Plain-text document sources
○ ○ ○

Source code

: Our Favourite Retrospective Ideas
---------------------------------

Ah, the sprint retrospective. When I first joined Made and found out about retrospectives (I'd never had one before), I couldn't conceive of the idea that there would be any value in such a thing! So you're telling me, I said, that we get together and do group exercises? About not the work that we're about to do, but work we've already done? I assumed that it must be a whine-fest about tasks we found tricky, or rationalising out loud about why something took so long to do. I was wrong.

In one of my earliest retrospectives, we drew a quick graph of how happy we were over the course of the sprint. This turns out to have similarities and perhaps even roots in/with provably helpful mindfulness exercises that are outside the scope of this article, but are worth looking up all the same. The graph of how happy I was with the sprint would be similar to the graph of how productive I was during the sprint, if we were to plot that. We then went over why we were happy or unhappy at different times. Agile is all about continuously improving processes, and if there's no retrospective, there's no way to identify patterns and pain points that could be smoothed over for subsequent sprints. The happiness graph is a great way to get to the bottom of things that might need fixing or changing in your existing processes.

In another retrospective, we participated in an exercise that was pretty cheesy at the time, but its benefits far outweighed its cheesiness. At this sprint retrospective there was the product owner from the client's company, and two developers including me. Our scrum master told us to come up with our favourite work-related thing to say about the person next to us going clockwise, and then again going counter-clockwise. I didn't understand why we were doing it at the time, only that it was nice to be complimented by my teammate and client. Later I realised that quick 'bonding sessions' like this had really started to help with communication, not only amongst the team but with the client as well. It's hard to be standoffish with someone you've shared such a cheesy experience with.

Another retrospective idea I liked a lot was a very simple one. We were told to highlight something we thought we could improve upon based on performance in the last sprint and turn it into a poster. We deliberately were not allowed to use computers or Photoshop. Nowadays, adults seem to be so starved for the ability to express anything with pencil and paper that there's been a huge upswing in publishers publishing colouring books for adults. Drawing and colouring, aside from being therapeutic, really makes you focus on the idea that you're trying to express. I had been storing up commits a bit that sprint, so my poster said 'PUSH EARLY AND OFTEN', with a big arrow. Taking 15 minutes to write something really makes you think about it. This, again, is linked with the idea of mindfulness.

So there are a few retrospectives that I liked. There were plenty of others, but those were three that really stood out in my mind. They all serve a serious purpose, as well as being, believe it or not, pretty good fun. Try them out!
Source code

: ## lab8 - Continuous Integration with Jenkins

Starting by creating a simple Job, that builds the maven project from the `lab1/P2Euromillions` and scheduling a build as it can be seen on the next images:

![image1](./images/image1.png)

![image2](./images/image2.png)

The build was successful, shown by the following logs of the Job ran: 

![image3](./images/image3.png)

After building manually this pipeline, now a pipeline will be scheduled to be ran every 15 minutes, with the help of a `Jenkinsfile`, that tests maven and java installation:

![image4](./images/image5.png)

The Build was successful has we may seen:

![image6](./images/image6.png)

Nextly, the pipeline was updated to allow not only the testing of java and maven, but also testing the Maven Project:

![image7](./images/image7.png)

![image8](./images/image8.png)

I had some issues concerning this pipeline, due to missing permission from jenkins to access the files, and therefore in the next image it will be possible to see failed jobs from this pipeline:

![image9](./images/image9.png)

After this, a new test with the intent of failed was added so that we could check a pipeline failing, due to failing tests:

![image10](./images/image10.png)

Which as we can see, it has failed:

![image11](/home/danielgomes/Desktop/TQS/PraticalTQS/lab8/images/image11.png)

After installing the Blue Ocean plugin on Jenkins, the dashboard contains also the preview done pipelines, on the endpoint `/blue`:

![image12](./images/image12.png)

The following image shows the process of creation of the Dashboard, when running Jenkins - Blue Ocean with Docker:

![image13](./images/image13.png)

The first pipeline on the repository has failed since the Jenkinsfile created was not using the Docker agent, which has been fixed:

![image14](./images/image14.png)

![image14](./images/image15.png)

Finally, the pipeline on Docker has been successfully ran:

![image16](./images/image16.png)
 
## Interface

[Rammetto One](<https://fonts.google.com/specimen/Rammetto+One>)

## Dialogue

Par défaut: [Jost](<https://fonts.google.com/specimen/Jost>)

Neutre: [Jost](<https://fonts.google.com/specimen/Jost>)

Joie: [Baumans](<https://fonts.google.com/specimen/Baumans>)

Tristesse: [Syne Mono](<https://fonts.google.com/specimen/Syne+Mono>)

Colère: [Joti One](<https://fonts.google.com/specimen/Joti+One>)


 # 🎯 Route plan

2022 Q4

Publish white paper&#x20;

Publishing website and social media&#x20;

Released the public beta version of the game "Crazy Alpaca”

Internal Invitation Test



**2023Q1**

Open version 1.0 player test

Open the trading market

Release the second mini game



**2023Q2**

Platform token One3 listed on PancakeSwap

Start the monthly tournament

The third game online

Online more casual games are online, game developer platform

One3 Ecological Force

○ ○ ○

EXERCISE DIRECTIONS
The records above should be reproduced in full, exactly as they read.

TASK RESULT
Source code

: Our Favourite Retrospective Ideas
---------------------------------

Ah, the sprint retrospective. When I first joined Made and found out about retrospectives (I'd never had one before), I couldn't conceive of the idea that there would be any value in such a thing! So you're telling me, I said, that we get together and do group exercises? About not the work that we're about to do, but work we've already done? I assumed that it must be a whine-fest about tasks we found tricky, or rationalising out loud about why something took so long to do. I was wrong.

In one of my earliest retrospectives, we drew a quick graph of how happy we were over the course of the sprint. This turns out to have similarities and perhaps even roots in/with provably helpful mindfulness exercises that are outside the scope of this article, but are worth looking up all the same. The graph of how happy I was with the sprint would be similar to the graph of how productive I was during the sprint, if we were to plot that. We then went over why we were happy or unhappy at different times. Agile is all about continuously improving processes, and if there's no retrospective, there's no way to identify patterns and pain points that could be smoothed over for subsequent sprints. The happiness graph is a great way to get to the bottom of things that might need fixing or changing in your existing processes.

In another retrospective, we participated in an exercise that was pretty cheesy at the time, but its benefits far outweighed its cheesiness. At this sprint retrospective there was the product owner from the client's company, and two developers including me. Our scrum master told us to come up with our favourite work-related thing to say about the person next to us going clockwise, and then again going counter-clockwise. I didn't understand why we were doing it at the time, only that it was nice to be complimented by my teammate and client. Later I realised that quick 'bonding sessions' like this had really started to help with communication, not only amongst the team but with the client as well. It's hard to be standoffish with someone you've shared such a cheesy experience with.

Another retrospective idea I liked a lot was a very simple one. We were told to highlight something we thought we could improve upon based on performance in the last sprint and turn it into a poster. We deliberately were not allowed to use computers or Photoshop. Nowadays, adults seem to be so starved for the ability to express anything with pencil and paper that there's been a huge upswing in publishers publishing colouring books for adults. Drawing and colouring, aside from being therapeutic, really makes you focus on the idea that you're trying to express. I had been storing up commits a bit that sprint, so my poster said 'PUSH EARLY AND OFTEN', with a big arrow. Taking 15 minutes to write something really makes you think about it. This, again, is linked with the idea of mindfulness.

So there are a few retrospectives that I liked. There were plenty of others, but those were three that really stood out in my mind. They all serve a serious purpose, as well as being, believe it or not, pretty good fun. Try them out!
Source code

: ## lab8 - Continuous Integration with Jenkins

Starting by creating a simple Job, that builds the maven project from the `lab1/P2Euromillions` and scheduling a build as it can be seen on the next images:

![image1](./images/image1.png)

![image2](./images/image2.png)

The build was successful, shown by the following logs of the Job ran: 

![image3](./images/image3.png)

After building manually this pipeline, now a pipeline will be scheduled to be ran every 15 minutes, with the help of a `Jenkinsfile`, that tests maven and java installation:

![image4](./images/image5.png)

The Build was successful has we may seen:

![image6](./images/image6.png)

Nextly, the pipeline was updated to allow not only the testing of java and maven, but also testing the Maven Project:

![image7](./images/image7.png)

![image8](./images/image8.png)

I had some issues concerning this pipeline, due to missing permission from jenkins to access the files, and therefore in the next image it will be possible to see failed jobs from this pipeline:

![image9](./images/image9.png)

After this, a new test with the intent of failed was added so that we could check a pipeline failing, due to failing tests:

![image10](./images/image10.png)

Which as we can see, it has failed:

![image11](/home/danielgomes/Desktop/TQS/PraticalTQS/lab8/images/image11.png)

After installing the Blue Ocean plugin on Jenkins, the dashboard contains also the preview done pipelines, on the endpoint `/blue`:

![image12](./images/image12.png)

The following image shows the process of creation of the Dashboard, when running Jenkins - Blue Ocean with Docker:

![image13](./images/image13.png)

The first pipeline on the repository has failed since the Jenkinsfile created was not using the Docker agent, which has been fixed:

![image14](./images/image14.png)

![image14](./images/image15.png)

Finally, the pipeline on Docker has been successfully ran:

![image16](./images/image16.png)
 
## Interface

[Rammetto One](<https://fonts.google.com/specimen/Rammetto+One>)

## Dialogue

Par défaut: [Jost](<https://fonts.google.com/specimen/Jost>)

Neutre: [Jost](<https://fonts.google.com/specimen/Jost>)

Joie: [Baumans](<https://fonts.google.com/specimen/Baumans>)

Tristesse: [Syne Mono](<https://fonts.google.com/specimen/Syne+Mono>)

Colère: [Joti One](<https://fonts.google.com/specimen/Joti+One>)


 # 🎯 Route plan

2022 Q4

Publish white paper&#x20;

Publishing website and social media&#x20;

Released the public beta version of the game "Crazy Alpaca”

Internal Invitation Test



**2023Q1**

Open version 1.0 player test

Open the trading market

Release the second mini game



**2023Q2**

Platform token One3 listed on PancakeSwap

Start the monthly tournament

The third game online

Online more casual games are online, game developer platform

One3 Ecological Force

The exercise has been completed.